The basic principles I would like to see addressed:
- If you have to railroad, hide the rails better. DAO and DA2 both had quite a bit of railroading, but DA2's rails were much more visible. Visible rails chafe quite a bit. Needing to fight both leaders at the end of DA2, and the nearly-identical endings were not hiding the rails well. Being unable to turn Anders in to Cullen was visibly chafing. In that latter situation, you could have just let the player hand Anders in, and then remove him from the group. Perhaps he could simply escape, and then enact his plan on his own. Major plot points should probably just have convergence of branches.
- Use less dramatic irony. Dramatic irony is a very useful tool for certain kinds of storytelling, but the problem is that when the player knows something that the character does not, it drives the player up the wall and makes them feel like they are losing their sense of agency - as it rightly should. This caused a lot of issues with situations like Act 3, the end of Legacy, the end of Mark of the Assassin, etc.
- Respect the player's choices. What we want is the feeling that our choices matter, even if they don't. The more blatant a "but thou must" situation is, the more it chafes. If you need something to end up at point B, make it a believable transition. I felt like the decisions with Feynriel mattered. I did not feel like the decisions with Grace and Thrask mattered. This isn't to say that you couldn't have had the same general outcome, but instead of finding Grace at the Gallows later just saying "We got caught anyway", you could have had an act 2 quest where the templars ask you to track down a dangerous group of apostates, who happen to be Grace and her cronies and then they get captured there. In act 3, you could have had Grace and her cronies be an apostate group working with the mage underground who are trying to work with Thrask.
- Companions need room to interact. I really enjoyed how the companions in DA2 interacted with each other. It gave them a sense of life beyond Hawke, and that was wonderful. There are a few things that grated on me over the course of the game (but were better addressed in Legacy and MotA). Specifically, I wanted to see more interactions with them. Put them all in a situation like the post-game celebration in DAO, where you can see Isabela fleecing nobles, Varric telling stories, Merrill watering plants, etc. For an excellent example of scenes like this, I would suggest playing through Persona 4. There are several character building moments over the course of the game (camping trip, school festival, cooking contest, etc.) where they advance the story and build character for everyone involved. And please, let them come and visit the protagonist at home, rather than coming to visit the protagonist's dog.

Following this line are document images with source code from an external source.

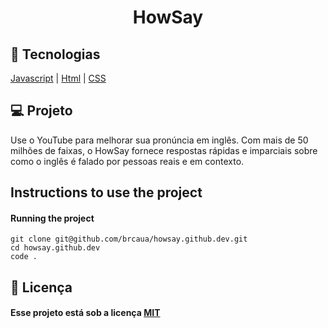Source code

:<h1 align="center">HowSay</h1>
<p align="center">


## :rocket: Tecnologias
[Javascript](https://developer.mozilla.org/pt-BR/docs/Aprender/JavaScript)
| [Html](https://tableless.com.br/o-que-html-basico/)
| [CSS](https://www.w3schools.com/css/)

## 💻 Projeto

Use o YouTube para melhorar sua pronúncia em inglês. Com mais de 50 milhões de faixas, o HowSay fornece respostas rápidas e imparciais sobre como o inglês é falado por pessoas reais e em contexto.


## Instructions to use the project

#### Running the project

    git clone git@github.com/brcaua/howsay.github.dev.git
    cd howsay.github.dev
    code .

## :memo: Licença

#### Esse projeto está sob a licença [MIT](./LICENSE)
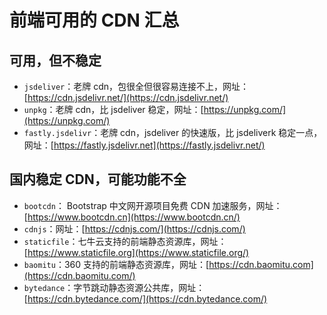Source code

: # 前端可用的 CDN 汇总

<article-info/>

## 可用，但不稳定

- `jsdeliver`：老牌 cdn，包很全但很容易连接不上，网址：[https://cdn.jsdelivr.net/](https://cdn.jsdelivr.net/)
- `unpkg`：老牌 cdn，比 jsdeliver 稳定，网址：[https://unpkg.com/](https://unpkg.com/)
- `fastly.jsdelivr`：老牌 cdn，jsdeliver 的快速版，比 jsdeliverk 稳定一点，网址：[https://fastly.jsdelivr.net](https://fastly.jsdelivr.net/)

## 国内稳定 CDN，可能功能不全

- `bootcdn`： Bootstrap 中文网开源项目免费 CDN 加速服务，网址： [https://www.bootcdn.cn](https://www.bootcdn.cn/)
- `cdnjs`：网址：[https://cdnjs.com/](https://cdnjs.com/)
- `staticfile`：七牛云支持的前端静态资源库，网址：[https://www.staticfile.org](https://www.staticfile.org/)
- `baomitu`：360 支持的前端静态资源库，网址：[https://cdn.baomitu.com](https://cdn.baomitu.com/)
- `bytedance`：字节跳动静态资源公共库，网址：[https://cdn.bytedance.com/](https://cdn.bytedance.com/)
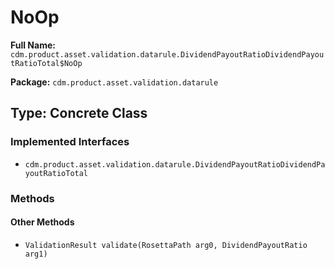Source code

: # NoOp

**Full Name:** `cdm.product.asset.validation.datarule.DividendPayoutRatioDividendPayoutRatioTotal$NoOp`

**Package:** `cdm.product.asset.validation.datarule`

## Type: Concrete Class

### Implemented Interfaces

- `cdm.product.asset.validation.datarule.DividendPayoutRatioDividendPayoutRatioTotal`

### Methods

#### Other Methods

- `ValidationResult validate(RosettaPath arg0, DividendPayoutRatio arg1)`

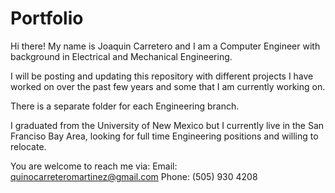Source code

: # Portfolio

Hi there! My name is Joaquin Carretero and I am a Computer Engineer 
    with background in Electrical and Mechanical Engineering.

I will be posting and updating this repository with different projects 
    I have worked on over the past few years and some that I am currently
    working on.
    
There is a separate folder for each Engineering branch.
    
I graduated from the University of New Mexico but I currently live in the 
    San Franciso Bay Area, looking for full time Engineering positions and 
    willing to relocate.
    
You are welcome to reach me via:
    Email: quinocarreteromartinez@gmail.com
    Phone: (505) 930 4208
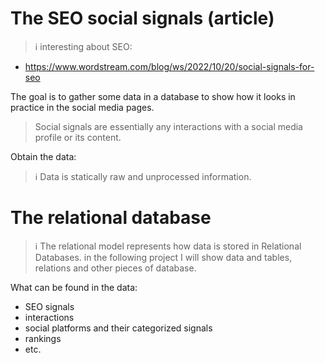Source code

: # The SEO social signals (article)

> ℹ️ interesting about SEO:
- https://www.wordstream.com/blog/ws/2022/10/20/social-signals-for-seo

The goal is to gather some data in a database to show how it looks in practice in the social media pages.

> Social signals are essentially any interactions with a social media profile or its content.

Obtain the data:
> ℹ️ Data is statically raw and unprocessed information. 

# The relational database

> ℹ️ The relational model represents how data is stored in Relational Databases.
> in the following project I will show data and tables, relations and other pieces of database.

What can be found in the data:

* SEO signals
* interactions
* social platforms and their categorized signals
* rankings
* etc.
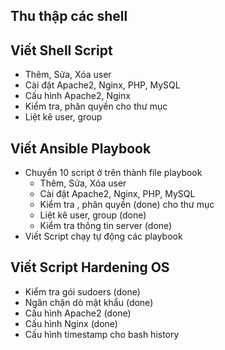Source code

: ## Thu thập các shell
## Viết Shell Script
- Thêm, Sửa, Xóa user
- Cài đặt Apache2, Nginx, PHP, MySQL
- Cấu hình Apache2, Nginx
- Kiểm tra, phân quyền cho thư mục
- Liệt kê user, group

## Viết Ansible Playbook
- Chuyển 10 script ở trên thành file playbook
	- Thêm, Sửa, Xóa user
	- Cài đặt Apache2, Nginx, PHP, MySQL
	- Kiểm tra , phân quyền (done) cho thư mục 
	- Liệt kê user, group (done)
	- Kiểm tra thông tin server (done)
- Viết Script chạy tự động các playbook

## Viết Script Hardening OS
- Kiểm tra gói sudoers (done)
- Ngăn chặn dò mật khẩu (done)
- Cấu hình Apache2 (done)
- Cấu hình Nginx (done)
- Cấu hình timestamp cho bash history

I really enjoyed a lot of the other systems in DA2. The friendship/rival system was wonderful. I enjoyed the cross class combos, and I liked thinking about the choices I had to make when it came to building a spec for myself with the talent trees. I really enjoyed the pace of the combat, once the spawning and waves were hidden better (e.g. Legacy, MotA), and I think that it's much better than DAO. I like the iconic looks each character gets, though I would like more customization options for them than simply two outfits. I definitely support more iconic-looking companions in the future, over more generic-looking armor selection.
For me, it's about character building. I want to feel like the characters I am interacting with are real, living, breathing, flawed people who change over the course of the game. If I can't believe that the characters can change, I have a hard time believing the world can change based on the actions of those characters.